You can find a very similar product on AliExpress right now. I know a guy who imports and resells them. He builds a little acrylic safety box around them but they don't come with that normally.

miyabo: Are you talking about the very small desktop units that have X/Y controlled beds? Or is there a model that's actually a cube that projects a scan from a single point? IE, using mirrors and optics to move the laser light, rather than moving the laser head or the substrate bed itself?

I did some searching and can't find anything that projects like the one in the post. I'm curious because they're both dangerous tools, but a system that uses mirrrors/optics to track and focus the beam are much more technically difficult and much more dangerous due to the wider range of reflections happening.
posted by loquacious at 6:32 PM on August 25, 2017


Yes, I meant only the X/Y bed type. I haven't seen the projection type and I'm skeptical they can overcome the technical challenges to doing it.
posted by miyabo at 11:12 AM on August 26, 2017


Cubiio manager is answering questions. Emphasis added.

"From Day 1 of campaign, we started to cooperate with 3 certification companies (UL, TUV, NEMKO) for IEC-60825-1 (or EN60825), FDA CDRH, CE, FCC, RoHS and other items.

Cubiio Team understands details of IEC-60825-1 (laser classification). ...
Cubiio Basic: Class 3B, NOT Class 4, because its optical power output is limited below 500 mW.
Cubiio Suit: Class 1, because it has an enclosure to attenuate laser leakage.
Labels, construction features (interlocks, key control, beam attenuator, emission indicator, etc.), user manual statements, etc. are also present.

Tomorrow (8/28 Monday) we have a meeting with one of the third party certification companies. The certification company will suggest us how to slightly modify our products for customs’ requirements. "

"laser classification takes 4-6 weeks. Other required certifications take 6 – 8 weeks. All certifications can be processed in parallel (so we hire 3 companies)"

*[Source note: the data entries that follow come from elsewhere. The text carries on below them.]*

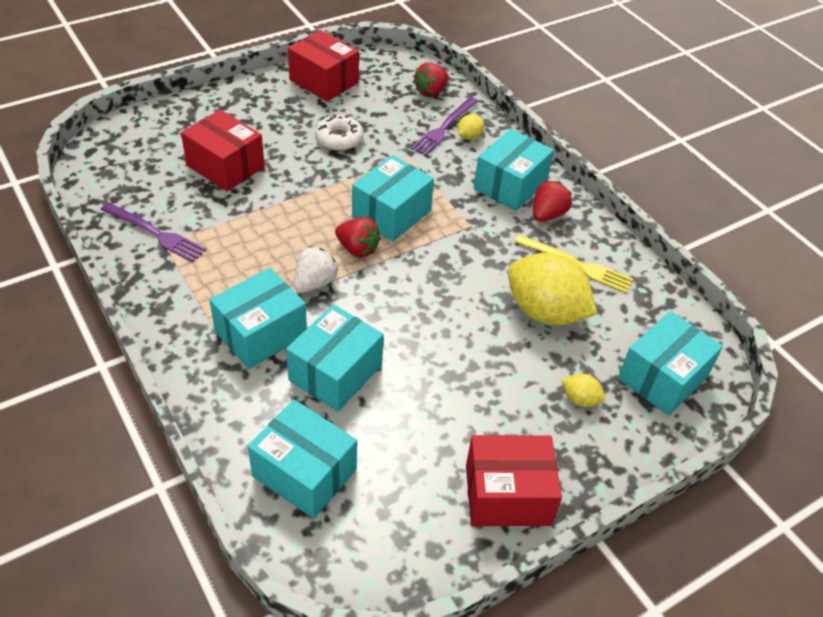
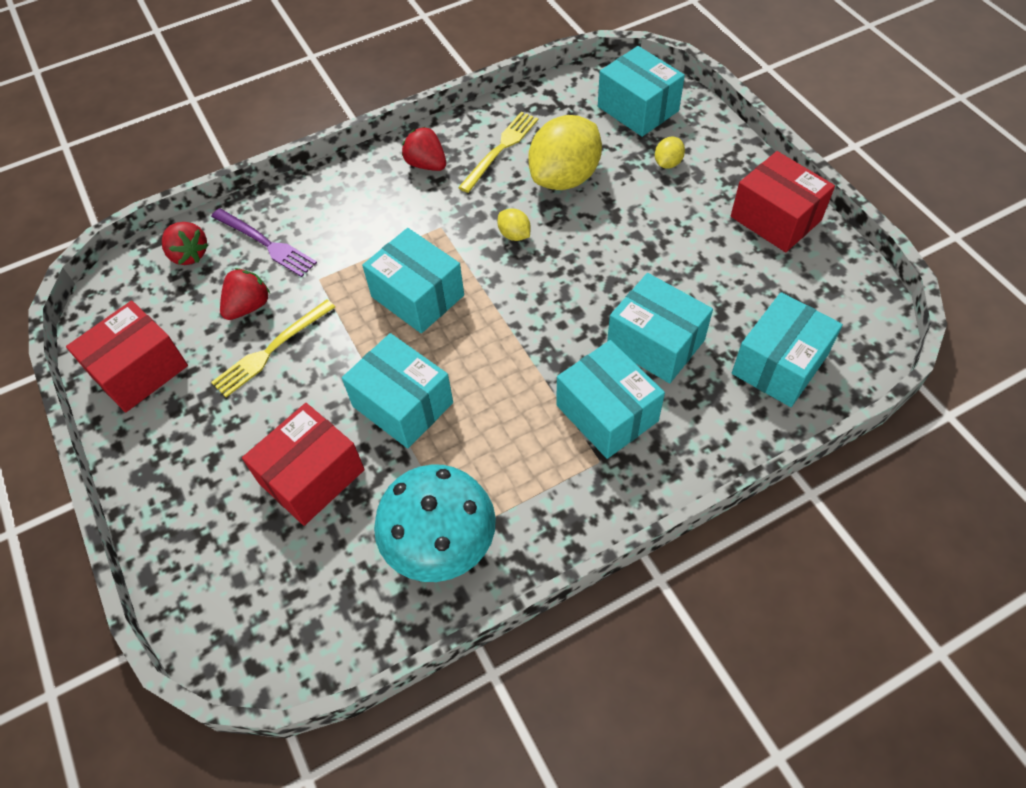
camera: 80 degrees left, 10 degrees up
purple fork [101,203,206,262] -> turquoise mushroom [374,464,496,582]
white strawberry [294,246,338,293] -> none
white donut [315,115,363,151] -> yellow fork [211,299,335,397]
red strawberry [335,217,381,258] -> red strawberry moved to [220,268,270,320]
yellow lemon [457,114,484,140] -> yellow lemon moved to [497,208,531,241]
red box [466,435,562,526] -> red box turned 45 degrees counterclockwise [731,151,835,252]
turquoise box [474,129,554,211] -> turquoise box moved to [342,333,453,448]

"Cubiio has a non-electrical method (magnet-hall sensor) to detect the presence of CubiioShield. Once CubiioShield is detected, Cubiio can deliver 800 mW."

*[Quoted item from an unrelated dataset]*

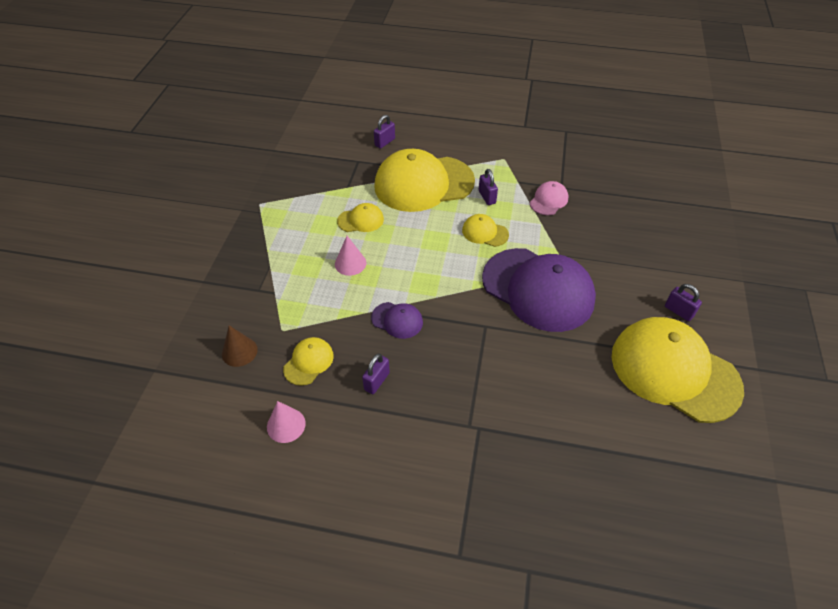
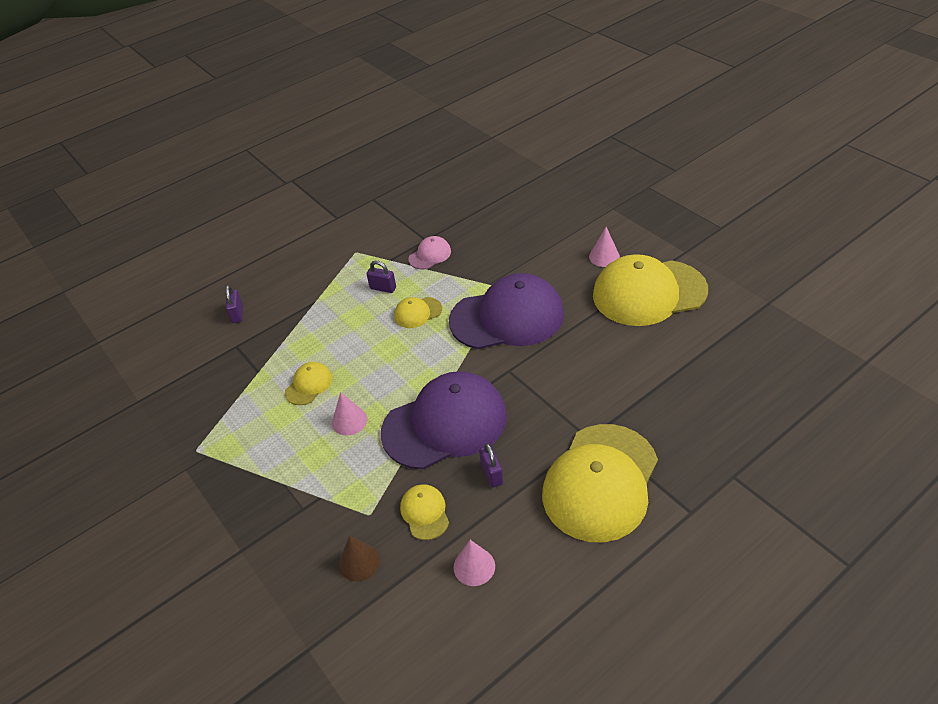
camera: 45 degrees left, 5 degrees down
purple cap [371,302,423,339] -> purple cap [381,371,507,470], size x2.29
yellow cap [374,149,475,212] -> yellow cap moved to [542,424,658,542]
pink cap [530,181,569,215] -> pink cap turned 60 degrees clockwise [408,236,451,269]
purple padlock [665,284,702,321] -> pink cone [589,227,620,267]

Erm... I really hope that the safety requirements aren't, "if it detects a magnet near its attachment prongs, that makes it Class 1 instead of Class 4."

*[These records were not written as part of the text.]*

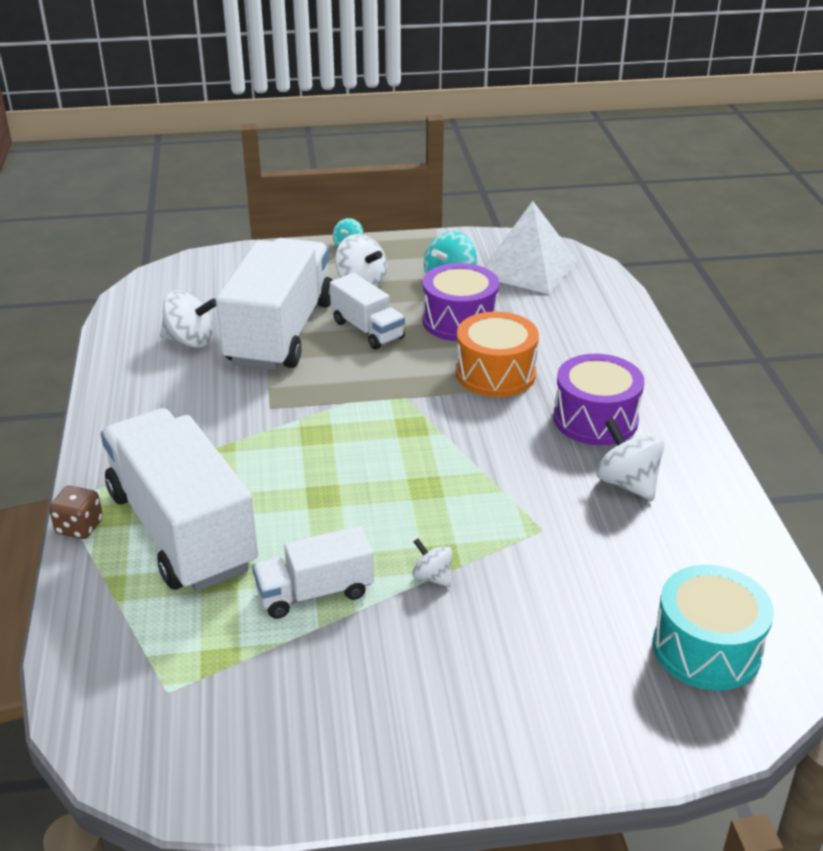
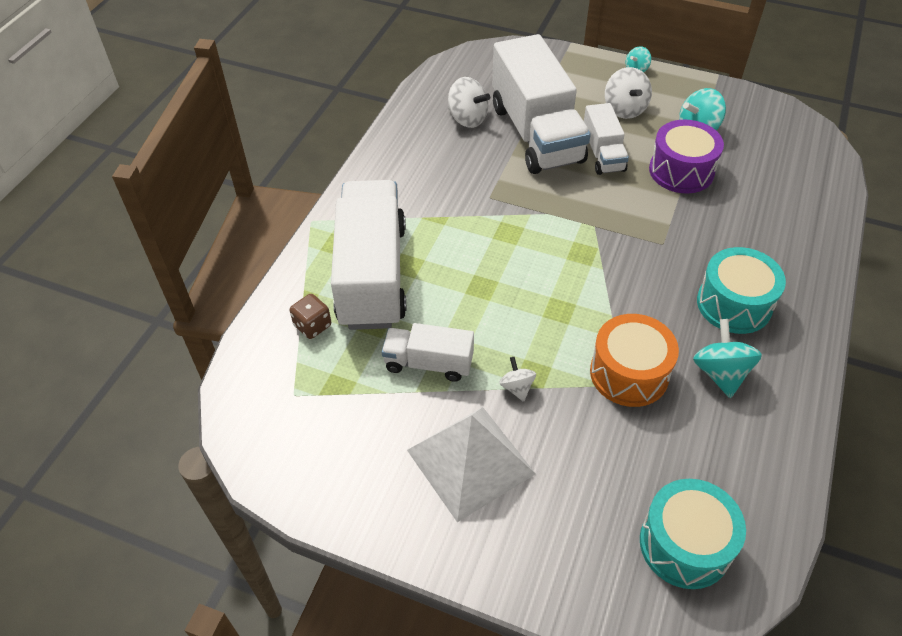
camera: 30 degrees right, 15 degrees up
brown dice [49,486,103,539] -> brown dice moved to [290,294,331,339]
white truck [216,238,333,370] -> white truck turned 120 degrees clockwise [492,34,591,174]
orange drum [456,311,539,397] -> orange drum moved to [590,314,679,407]
white pyramid [484,201,578,294] -> white pyramid moved to [407,407,536,522]
purple drum [554,354,645,445] -> turquoise drum [697,247,786,334]
white spinning top [596,418,664,501] -> turquoise spinning top [693,319,762,398]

Overview of the FDA regs for lasers; there's nothing about adjustable devices, but also, nothing against them.

Import laws related to radiation devices (scroll down to section 5): "Every manufacturer of electronic products, prior to offering such product for importation into the United States, shall designate a permanent resident of the United States as the manufacturer's agent..."
posted by ErisLordFreedom at 1:34 PM on August 27, 2017


Followup: CubiioShield Become a Must - they're removing the "basic" option and requiring the shield version, which puts it at Class I, which is much safer.

A whole lot of people are canceling pledges, because it's just lost all its "works anywhere on anything!" features.

Also, they're pushing back all their US rewards to Jan 2018 or later. They haven't said if they expect to have US licensing before the k'start fundraising is over, though, and I'm pretty sure they're already in violation of the import laws - they're offering products without an agent in the US, even though the timeline for delivery is several months away.